Le Premier ministre israélien, Benjamin Netanyahou, en est bien conscient. Mercredi après-midi, il a mis en garde contre le risque que la révolte populaire en Egypte ne débouche sur une période "d'instabilité et d'incertitude pendant de nombreuses années": "Il y a deux mondes, deux moitiés, deux visions. Celle du monde libre et celle du monde radical", a résumé le Premier ministre dans un discours à la Knesset, le Parlement israélien. Et de taper sur l'Iran qui ne s'est pourtant pas encore exprimé sur les événements récents (*): "Le régime iranien ne souhaite pas une Egypte qui défende les droits de l'Homme. Il souhaite une Egypte qui retourne au Moyen-Age, une Egypte qui devienne un autre Gaza." Une référence directe au Hamas, une des nombreuses branches des Frères musulmans.

"Garder" l'Egypte à tout prix

En clair, les dirigeants israéliens agitent le spectre d'un "régime à l'iranienne" en Egypte.

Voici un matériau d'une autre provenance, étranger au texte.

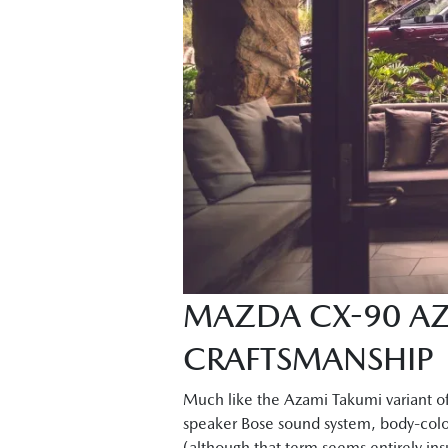
MAZDA CX-90 AZ
CRAFTSMANSHIP
Much like the Azami Takumi variant of
speaker Bose sound system, body-colou
(although that term seems entirely insu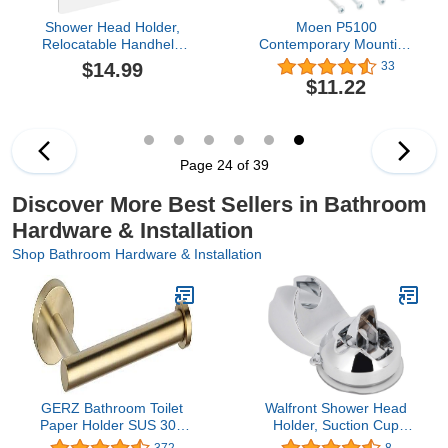
Shower Head Holder,
Moen P5100
Relocatable Handheld
Contemporary Mounting
Showerhead Holder-
Posts, Small, Chrome
$14.99
33
Brush Nickel
$11.22
Page 24 of 39
Discover More Best Sellers in Bathroom
Hardware & Installation
Shop Bathroom Hardware & Installation
GERZ Bathroom Toilet
Walfront Shower Head
Paper Holder SUS 304
Holder, Suction Cup
Stainless Steel Tissue
Handheld Showerhead
372
8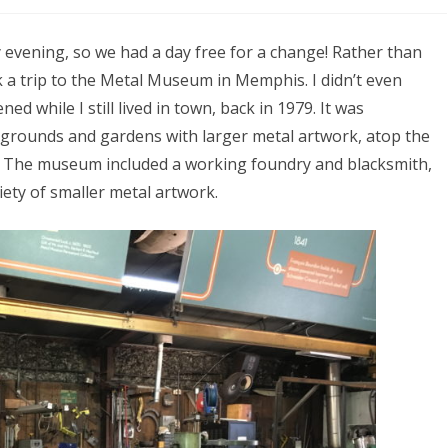
 evening, so we had a day free for a change! Rather than
k a trip to the Metal Museum in Memphis. I didn’t even
ed while I still lived in town, back in 1979. It was
y grounds and gardens with larger metal artwork, atop the
er. The museum included a working foundry and blacksmith,
iety of smaller metal artwork.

En 1979, le président américain Jimmy Carter avait lâché le régime du Shah d'Iran. Un échec qui a participé à son échec à la présidentielle de 1981. Barack Obama fait face au même risque. Pour les stratèges américains, il s'agit donc de répondre à la question: peut-on lâcher Hosni Moubarak tout en "gardant" l'Egypte?

 

Dans cette optique, Washington a déjà avancé ses pions. Barack Obama a félicité mardi l'armée égyptienne d'avoir permis que des manifestations pacifiques aient lieu. La Maison blanche a également approché Mohammed El Baradeï, ainsi que d'autres opposants –à l'exception des partis islamistes. En cas de démission immédiate d'Hosni Moubarak, c'est le vice-président, Omar Souleiman, qui prendrait les manettes. Selon diverses sources, qui n'ont jamais été vérifiées, Omar Souleiman a participé au programme de détentions secrètes de la CIA. Les Etats-Unis ont donc encore quelques cartes dans leur jeu.

 

(*) Israël et la Jordanie ont ensuite signé un traité de paix en 1994.

 

(**) Le guide de République islamique, l'ayatollah Ali Khamenei, s'exprimera vendredi à Téhéran et devrait évoquer les questions internationales, dont la révolte en Egypte.